= Organization of Women Writers of Africa =

Organization for African women writers

The Organization of Women Writers of Africa (OWWA) is an organization for women writers in Africa. Founded in 1991, the OWWA aims to promote the oral and written literature of African women, and address issues concerning publishing, censorship and human progress.

== Organization ==
The Organization of Women Writers of Africa was established by the Ghanaian writer Ama Ata Aidoo and African-American poet Jayne Cortez in 1991. Board members have included J. E. Franklin, Cheryll Y. Greene, Rashidah Ismaili, Louise Meriwether, Maya Angelou, Rosamond S. King, Margaret Busby, Gabrielle Civil, Alexis De Veaux, LaTasha N. Diggs, Zetta Elliott, Donette Francis, Paula Giddings, Renée Larrier, Tess Onwueme, Coumba Touré, Maryse Condé, Nancy Morejón, and Sapphire.

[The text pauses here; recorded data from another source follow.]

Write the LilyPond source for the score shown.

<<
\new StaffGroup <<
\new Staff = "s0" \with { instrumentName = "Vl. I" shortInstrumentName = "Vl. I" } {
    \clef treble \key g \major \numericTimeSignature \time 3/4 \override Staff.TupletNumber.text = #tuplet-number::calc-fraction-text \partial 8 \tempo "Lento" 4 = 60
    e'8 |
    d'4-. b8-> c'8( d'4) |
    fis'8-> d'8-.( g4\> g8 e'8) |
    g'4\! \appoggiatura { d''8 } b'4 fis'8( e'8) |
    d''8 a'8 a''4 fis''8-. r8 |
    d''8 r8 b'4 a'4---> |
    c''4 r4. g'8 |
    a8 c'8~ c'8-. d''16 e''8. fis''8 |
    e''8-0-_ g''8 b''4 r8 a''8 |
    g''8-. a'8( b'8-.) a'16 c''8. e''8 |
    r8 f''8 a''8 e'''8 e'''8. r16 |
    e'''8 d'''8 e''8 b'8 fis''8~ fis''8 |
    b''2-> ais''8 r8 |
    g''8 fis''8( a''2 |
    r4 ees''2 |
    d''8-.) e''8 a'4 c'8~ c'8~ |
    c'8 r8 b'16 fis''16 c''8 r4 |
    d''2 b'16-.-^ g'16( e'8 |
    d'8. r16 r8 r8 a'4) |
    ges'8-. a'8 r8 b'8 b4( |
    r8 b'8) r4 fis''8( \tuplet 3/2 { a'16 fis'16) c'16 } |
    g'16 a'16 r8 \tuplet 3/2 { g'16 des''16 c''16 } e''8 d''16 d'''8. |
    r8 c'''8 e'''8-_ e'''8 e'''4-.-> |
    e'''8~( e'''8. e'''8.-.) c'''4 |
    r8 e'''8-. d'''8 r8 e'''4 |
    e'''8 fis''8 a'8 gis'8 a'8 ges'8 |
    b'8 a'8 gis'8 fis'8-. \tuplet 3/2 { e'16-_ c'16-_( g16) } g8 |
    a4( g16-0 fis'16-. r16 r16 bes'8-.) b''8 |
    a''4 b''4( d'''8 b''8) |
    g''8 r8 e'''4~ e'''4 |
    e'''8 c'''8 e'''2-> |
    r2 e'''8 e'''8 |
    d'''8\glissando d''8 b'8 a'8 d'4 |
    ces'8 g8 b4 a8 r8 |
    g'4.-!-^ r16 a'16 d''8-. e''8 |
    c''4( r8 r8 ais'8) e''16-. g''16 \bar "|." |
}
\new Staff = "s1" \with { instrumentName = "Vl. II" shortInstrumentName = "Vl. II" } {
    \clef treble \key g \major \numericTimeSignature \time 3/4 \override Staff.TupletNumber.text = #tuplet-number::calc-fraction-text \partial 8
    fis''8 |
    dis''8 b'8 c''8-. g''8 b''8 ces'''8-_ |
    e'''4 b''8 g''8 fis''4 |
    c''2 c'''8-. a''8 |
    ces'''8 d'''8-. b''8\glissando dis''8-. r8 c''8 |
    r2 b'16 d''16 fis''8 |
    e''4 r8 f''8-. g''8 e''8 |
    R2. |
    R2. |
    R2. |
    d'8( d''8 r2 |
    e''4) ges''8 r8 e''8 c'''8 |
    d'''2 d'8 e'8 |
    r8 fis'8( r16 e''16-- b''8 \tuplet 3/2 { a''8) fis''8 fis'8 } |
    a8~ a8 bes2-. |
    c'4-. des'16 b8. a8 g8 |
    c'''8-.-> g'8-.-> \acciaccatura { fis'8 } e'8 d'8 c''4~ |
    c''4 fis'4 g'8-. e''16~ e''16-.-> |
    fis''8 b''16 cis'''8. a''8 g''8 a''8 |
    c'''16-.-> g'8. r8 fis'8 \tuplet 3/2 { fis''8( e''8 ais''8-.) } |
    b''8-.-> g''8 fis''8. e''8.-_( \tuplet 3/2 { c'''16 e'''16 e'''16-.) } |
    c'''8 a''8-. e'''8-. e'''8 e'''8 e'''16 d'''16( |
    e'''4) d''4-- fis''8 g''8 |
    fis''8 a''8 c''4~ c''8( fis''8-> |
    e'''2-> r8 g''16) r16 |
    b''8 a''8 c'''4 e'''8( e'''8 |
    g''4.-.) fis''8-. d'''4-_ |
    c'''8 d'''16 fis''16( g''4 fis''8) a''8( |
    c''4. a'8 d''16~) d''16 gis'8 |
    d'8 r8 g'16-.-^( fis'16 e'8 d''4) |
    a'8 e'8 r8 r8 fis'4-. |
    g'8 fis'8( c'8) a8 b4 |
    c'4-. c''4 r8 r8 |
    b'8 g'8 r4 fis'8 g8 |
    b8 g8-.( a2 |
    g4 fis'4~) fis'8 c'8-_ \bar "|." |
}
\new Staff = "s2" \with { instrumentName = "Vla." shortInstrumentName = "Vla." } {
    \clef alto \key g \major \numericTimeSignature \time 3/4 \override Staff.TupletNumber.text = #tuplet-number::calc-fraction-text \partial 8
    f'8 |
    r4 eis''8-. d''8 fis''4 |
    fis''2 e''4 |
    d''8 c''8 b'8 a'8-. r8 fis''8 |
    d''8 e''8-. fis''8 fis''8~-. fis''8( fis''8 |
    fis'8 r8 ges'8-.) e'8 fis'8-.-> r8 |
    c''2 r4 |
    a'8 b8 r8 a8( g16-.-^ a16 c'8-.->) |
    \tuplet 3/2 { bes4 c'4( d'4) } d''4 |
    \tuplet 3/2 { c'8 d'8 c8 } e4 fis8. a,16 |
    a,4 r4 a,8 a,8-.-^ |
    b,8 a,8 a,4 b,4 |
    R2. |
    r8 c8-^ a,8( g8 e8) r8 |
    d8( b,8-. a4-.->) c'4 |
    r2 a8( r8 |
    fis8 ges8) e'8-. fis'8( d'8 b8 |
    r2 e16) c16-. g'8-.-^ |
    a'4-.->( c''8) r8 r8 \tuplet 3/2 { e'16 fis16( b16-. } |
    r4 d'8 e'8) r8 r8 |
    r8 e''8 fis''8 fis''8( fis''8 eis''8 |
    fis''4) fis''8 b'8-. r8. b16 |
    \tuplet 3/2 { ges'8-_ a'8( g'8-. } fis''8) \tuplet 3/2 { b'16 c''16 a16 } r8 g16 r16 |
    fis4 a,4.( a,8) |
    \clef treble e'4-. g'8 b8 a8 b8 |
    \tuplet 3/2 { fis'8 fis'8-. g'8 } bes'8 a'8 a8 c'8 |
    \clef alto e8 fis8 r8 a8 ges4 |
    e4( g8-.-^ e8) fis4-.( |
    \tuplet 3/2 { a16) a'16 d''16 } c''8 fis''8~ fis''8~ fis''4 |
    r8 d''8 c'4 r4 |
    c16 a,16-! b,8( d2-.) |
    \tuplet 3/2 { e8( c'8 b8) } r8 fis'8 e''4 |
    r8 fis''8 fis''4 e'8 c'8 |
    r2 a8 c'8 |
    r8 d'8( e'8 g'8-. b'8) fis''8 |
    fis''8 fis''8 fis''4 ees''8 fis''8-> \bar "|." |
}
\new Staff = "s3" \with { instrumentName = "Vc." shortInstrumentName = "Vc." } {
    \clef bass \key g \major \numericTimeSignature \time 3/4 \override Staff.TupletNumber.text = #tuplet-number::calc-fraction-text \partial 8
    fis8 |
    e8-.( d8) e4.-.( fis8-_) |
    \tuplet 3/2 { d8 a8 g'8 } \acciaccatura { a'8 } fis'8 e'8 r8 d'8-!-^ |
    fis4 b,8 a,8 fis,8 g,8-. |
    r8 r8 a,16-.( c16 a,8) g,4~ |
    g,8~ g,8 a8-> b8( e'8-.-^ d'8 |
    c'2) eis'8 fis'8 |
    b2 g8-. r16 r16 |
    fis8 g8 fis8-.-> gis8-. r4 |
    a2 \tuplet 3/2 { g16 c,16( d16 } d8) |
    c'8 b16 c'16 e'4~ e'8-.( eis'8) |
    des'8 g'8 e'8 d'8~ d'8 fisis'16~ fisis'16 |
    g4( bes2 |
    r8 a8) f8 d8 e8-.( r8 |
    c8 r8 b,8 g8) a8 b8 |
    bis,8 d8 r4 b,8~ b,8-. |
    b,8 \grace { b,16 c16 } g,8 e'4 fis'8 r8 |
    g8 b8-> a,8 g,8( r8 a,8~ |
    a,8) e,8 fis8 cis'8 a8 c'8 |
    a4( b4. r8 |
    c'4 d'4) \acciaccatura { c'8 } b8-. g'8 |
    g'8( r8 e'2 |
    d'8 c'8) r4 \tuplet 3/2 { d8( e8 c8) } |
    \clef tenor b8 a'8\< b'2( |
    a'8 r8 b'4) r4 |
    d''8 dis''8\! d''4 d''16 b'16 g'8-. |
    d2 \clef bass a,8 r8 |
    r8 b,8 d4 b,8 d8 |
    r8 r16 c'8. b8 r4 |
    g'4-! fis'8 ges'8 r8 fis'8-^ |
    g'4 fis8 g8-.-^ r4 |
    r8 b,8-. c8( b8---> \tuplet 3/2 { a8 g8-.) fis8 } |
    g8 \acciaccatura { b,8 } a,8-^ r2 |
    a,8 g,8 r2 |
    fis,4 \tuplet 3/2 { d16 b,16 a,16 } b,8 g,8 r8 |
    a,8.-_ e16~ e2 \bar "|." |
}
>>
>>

== Activities and history ==
OWWA has sponsored three "Yari Yari" international conferences for Black women writers. The first, "Yari Yari: Black Women Writers and the Future", was held in 1997. It was "the first major international conference devoted to the evaluation and celebration of literature from around the world by women of African descent". The conference was attended by two thousand women, and participants included Maya Angelou and Edwidge Danticat. Cortez directed Yari Yari: Black Women Writers and the Future (1999), which documented panels, readings and performances held during that conference. A second conference, "Yari Yari Pamberi: Black Women Writers Dissection of Globalization", was held in 2004. It was sponsored by OWWA in association with New York University's Institute of African-American Affairs and African Studies Program. Cortex's statement of welcome announced the ambition of the event:

Black women writers from around the globe have been struggling against poverty, racism, exploitation, gender oppression, censorship and other human rights violations. What we want is to participate in global decisions concerning survival and the future of humanity... We need access to the progress of globalization.

At the time of her death, Cortez had been planning an OWAA symposium of women writers to be held in Accra, Ghana. The event took place as scheduled, in her honour, May 16–19, 2013. Participants, who came from more than a dozen countries, included Angela Davis, Angelique Nixon, Akachi Ezeigbo, Bibi Bakare-Yusuf, Camille Dungy, Eintou Pearl Springer, Évelyne Trouillot, Gina Athena Ulysse, Lola Shoneyin, Monica Arac de Nyeko, Natalia Molebatsi, Véronique Tadjo, Virginia Phiri, Wana Udobang, Wangui wa Goro, Yolanda Arroyo Pizarro, and others.

The organization has also created an ongoing series of videotaped conversations with creative women, and launched a literary literacy project to connect young students to writers.

In October 2011, Maya Angelou delivered an address to the OWWA, in which she used the traditional form of call and response, echoing her childhood in the American South.